■ **Supplied passage**:
Retroactive deadline extensions under R. 9.3(a) RoP are permissible even when the request is filed after the deadline has expired.
- R. 9.3(a) RoP does not prescribe a time limit for filing the extension request, nor does it require the request to be submitted before the deadline expires. The express reference to retroactive extensions would be meaningless if it only allowed the Court to issue an order after expiry.
- Under R. 9.1 RoP, the Court may on its own motion request parties to take steps at any stage, including after a missed deadline. It would be inconsistent to prevent a retroactive extension solely because the party's request was filed after the deadline.
- Post-deadline extension requests do not render time limits absurd. Time limits remain binding and are not at the disposal of the parties; only the Court decides on such requests in exercising its procedural discretion.
Diverging first-instance practice on R. 9.3(a) RoP does not necessitate discretionary review where the cases are factually distinguishable.

(Data extracted from a collection)

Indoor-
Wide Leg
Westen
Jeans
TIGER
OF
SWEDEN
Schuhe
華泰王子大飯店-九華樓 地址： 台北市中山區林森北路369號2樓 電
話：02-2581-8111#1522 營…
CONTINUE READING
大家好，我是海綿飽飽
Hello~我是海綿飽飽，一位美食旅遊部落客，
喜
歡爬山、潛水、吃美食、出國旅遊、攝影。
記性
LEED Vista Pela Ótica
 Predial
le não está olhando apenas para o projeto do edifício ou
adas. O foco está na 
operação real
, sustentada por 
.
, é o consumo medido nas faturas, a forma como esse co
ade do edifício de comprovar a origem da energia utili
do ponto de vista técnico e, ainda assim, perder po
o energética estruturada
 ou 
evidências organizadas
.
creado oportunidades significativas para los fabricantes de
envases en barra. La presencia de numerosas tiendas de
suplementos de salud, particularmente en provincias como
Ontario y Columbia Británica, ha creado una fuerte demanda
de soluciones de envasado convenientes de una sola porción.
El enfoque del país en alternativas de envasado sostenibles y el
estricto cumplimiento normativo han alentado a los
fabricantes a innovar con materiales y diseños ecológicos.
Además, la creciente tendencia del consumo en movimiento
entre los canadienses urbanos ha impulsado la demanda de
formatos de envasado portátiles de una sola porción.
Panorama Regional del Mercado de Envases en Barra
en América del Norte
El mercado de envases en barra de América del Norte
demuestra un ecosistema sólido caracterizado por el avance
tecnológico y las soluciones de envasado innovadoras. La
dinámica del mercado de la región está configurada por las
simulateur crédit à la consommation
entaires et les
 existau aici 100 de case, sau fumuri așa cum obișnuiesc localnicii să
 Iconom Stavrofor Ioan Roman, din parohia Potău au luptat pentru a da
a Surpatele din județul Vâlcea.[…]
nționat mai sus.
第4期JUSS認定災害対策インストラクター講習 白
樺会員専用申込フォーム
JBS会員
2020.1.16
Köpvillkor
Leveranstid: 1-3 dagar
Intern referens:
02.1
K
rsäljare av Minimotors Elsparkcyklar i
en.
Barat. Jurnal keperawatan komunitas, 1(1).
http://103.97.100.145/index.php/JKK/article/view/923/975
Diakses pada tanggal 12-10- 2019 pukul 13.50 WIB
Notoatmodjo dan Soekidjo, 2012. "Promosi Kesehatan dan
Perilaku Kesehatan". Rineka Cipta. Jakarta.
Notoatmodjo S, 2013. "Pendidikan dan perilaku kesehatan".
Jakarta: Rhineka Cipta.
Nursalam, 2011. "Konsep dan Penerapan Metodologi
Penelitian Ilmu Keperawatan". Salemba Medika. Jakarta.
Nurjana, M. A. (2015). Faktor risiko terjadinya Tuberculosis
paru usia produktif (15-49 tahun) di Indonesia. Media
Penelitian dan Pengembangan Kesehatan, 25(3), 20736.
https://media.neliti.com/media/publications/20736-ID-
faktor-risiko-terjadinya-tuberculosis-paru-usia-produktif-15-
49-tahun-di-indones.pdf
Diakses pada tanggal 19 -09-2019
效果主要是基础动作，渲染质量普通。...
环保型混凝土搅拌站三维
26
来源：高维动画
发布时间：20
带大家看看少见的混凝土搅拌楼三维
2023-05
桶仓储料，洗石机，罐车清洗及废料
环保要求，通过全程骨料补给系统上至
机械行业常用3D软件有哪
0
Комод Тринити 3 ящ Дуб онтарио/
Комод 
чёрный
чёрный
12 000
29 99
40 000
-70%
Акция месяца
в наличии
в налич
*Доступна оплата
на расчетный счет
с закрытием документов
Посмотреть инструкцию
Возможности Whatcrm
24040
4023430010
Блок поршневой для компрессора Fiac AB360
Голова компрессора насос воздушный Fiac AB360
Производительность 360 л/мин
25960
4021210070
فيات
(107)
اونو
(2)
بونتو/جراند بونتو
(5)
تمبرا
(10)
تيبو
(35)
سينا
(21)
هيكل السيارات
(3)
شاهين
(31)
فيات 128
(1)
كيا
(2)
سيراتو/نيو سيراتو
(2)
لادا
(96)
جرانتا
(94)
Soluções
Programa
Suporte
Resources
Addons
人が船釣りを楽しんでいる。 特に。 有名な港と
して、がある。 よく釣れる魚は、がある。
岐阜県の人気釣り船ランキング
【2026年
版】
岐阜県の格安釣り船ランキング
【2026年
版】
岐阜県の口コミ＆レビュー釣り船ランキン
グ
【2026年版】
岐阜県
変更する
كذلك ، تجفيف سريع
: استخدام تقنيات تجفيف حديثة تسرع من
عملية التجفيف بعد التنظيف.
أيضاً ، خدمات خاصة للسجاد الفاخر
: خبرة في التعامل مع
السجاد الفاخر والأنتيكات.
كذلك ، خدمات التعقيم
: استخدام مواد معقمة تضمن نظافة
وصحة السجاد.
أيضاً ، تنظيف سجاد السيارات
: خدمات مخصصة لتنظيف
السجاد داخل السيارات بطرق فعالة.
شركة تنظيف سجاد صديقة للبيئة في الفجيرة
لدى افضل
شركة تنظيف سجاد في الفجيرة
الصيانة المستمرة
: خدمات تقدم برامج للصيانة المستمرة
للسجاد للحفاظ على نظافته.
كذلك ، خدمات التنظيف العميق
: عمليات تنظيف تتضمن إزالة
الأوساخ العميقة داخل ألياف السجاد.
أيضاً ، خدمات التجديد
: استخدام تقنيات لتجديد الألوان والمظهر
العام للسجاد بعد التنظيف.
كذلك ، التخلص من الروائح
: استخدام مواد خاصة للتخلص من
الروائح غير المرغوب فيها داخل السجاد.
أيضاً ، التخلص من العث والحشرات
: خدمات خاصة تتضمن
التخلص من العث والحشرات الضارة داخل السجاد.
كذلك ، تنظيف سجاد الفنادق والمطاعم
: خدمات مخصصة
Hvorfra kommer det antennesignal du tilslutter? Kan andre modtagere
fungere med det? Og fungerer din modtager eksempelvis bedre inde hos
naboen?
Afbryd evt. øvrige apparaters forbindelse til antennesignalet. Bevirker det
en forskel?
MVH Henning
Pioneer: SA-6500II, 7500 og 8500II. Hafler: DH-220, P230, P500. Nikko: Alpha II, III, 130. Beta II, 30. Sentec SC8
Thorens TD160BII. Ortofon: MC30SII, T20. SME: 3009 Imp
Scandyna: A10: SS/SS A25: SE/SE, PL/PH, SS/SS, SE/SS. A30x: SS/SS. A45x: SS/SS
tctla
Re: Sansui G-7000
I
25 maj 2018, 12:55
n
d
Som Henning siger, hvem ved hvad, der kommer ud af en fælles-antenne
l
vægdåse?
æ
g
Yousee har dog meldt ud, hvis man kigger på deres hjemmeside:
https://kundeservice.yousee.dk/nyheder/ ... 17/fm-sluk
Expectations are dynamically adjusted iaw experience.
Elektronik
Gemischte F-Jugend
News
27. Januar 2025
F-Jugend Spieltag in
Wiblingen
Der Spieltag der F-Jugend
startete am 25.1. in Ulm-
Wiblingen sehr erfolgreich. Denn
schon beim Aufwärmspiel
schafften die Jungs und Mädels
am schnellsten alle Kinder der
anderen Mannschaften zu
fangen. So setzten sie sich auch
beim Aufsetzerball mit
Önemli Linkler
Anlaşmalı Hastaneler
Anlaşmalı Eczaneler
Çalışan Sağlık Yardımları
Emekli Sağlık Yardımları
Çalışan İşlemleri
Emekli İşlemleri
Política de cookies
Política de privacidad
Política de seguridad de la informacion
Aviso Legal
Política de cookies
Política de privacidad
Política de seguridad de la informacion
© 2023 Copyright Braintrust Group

■ **Work task 1**: Decide whether each statement agrees with the passage on retroactive deadline extensions, answering yes or no and quoting the exact words of the passage that decide it: (a) R. 9.3(a) RoP requires the extension request to be submitted before the deadline expires. (b) Under R. 9.1 RoP, the Court may on its own motion request parties to take steps after a missed deadline. (c) Time limits are at the disposal of the parties.
■ **Work task 2**: Carry on the passage on retroactive deadline extensions under R. 9.3(a) RoP, starting after its last sentence.

■ **Exercise response 1**:
(a) No: "nor does it require the request to be submitted before the deadline expires."
(b) Yes: "the Court may on its own motion request parties to take steps at any stage, including after a missed deadline."
(c) No: "Time limits remain binding and are not at the disposal of the parties."

■ **Exercise response 2**:
The defendants relied on a Local Division Hamburg order (Lionra v. Cisco, UPC_CFI_58/2024), which held R. 9.3(a) RoP inapplicable after deadline expiry. The Court of Appeal found this distinguishable, as that case concerned a missed R. 151 RoP deadline falling within the scope of R. 320 RoP.
Discretionary review under R. 220.3 RoP requires manifest error or a fundamental unresolved legal question; neither was established here.
- The standard for discretionary review requires the impugned order to be manifestly incorrect or to raise a fundamental question of law necessitating consistent interpretation of the RoP. The stage and schedule of first-instance proceedings may also be considered (R. 220.4 RoP).
- The Local Division properly exercised its discretion under R. 9.3(a) RoP. It took all relevant circumstances into account and did not base its decision on false facts; accepting the filing of the wrong reply as human error was not manifestly erroneous.
Practical scheduling considerations may weigh against granting discretionary review where it would disrupt impending first-instance proceedings.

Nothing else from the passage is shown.